On 22 February 2019, at 8:45 am, the United States Air Force (USAF) and Royal Air Force (RAF) carried out a fly-past to commemorate the 75th anniversary of the crash. The ten aircraft involved were, in order:

- Dakota ZA947 of the RAF's Battle of Britain Memorial Flight (flying from RAF Coningsby)
- MC-130J Commando II and CV-22 Osprey of the USAF's 352d Special Operations Wing (RAF Mildenhall)
- KC-135 Stratotanker of the USAF's 100th Air Refueling Wing (RAF Mildenhall)
- Two Typhoons of the RAF's 41 Squadron (RAF Coningsby)
- Four F-15E Strike Eagles of USAF 48th Fighter Wing (RAF Lakenheath), flying in missing man formation

The names of all ten of the Mi Amigo crew were painted onto the F-15Es. The F-15Es flew on to perform a second flypast at the American Cemetery and Memorial at Cambridge, where three of the crew are buried, the others having been repatriated.
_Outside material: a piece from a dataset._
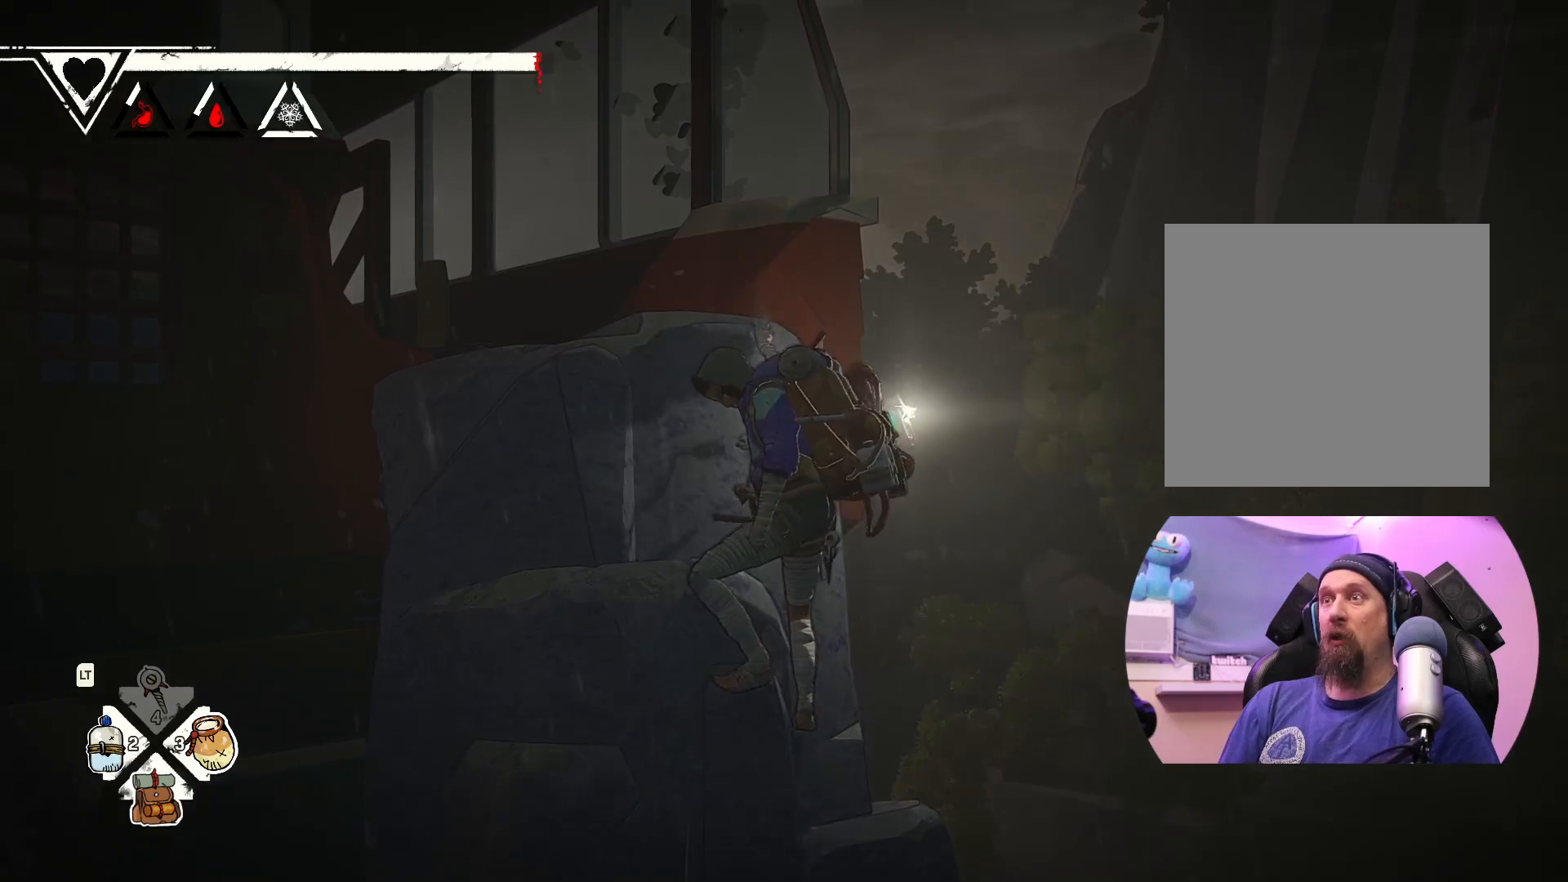
{"buttons": [], "left_stick": "center", "right_stick": "center", "events": []}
Thousands of members of the public watched the flypast from the park, alongside relatives of the deceased air crew. BBC Breakfast was broadcast live from the event with family members of Lt Kriegshauser and Lt Hernandez as featured guests. The related hashtags "#RememberTheTen", "#MiAmigo75th" and "#sheffieldflypast" were trending on Twitter.

On 22 February 2024, at 11:00am, two F-15E Strike Eagles of the USAF 48th Fighter Wing from RAF Lakenheath, performed a fly-past to commemorate the 80th anniversary of the crash.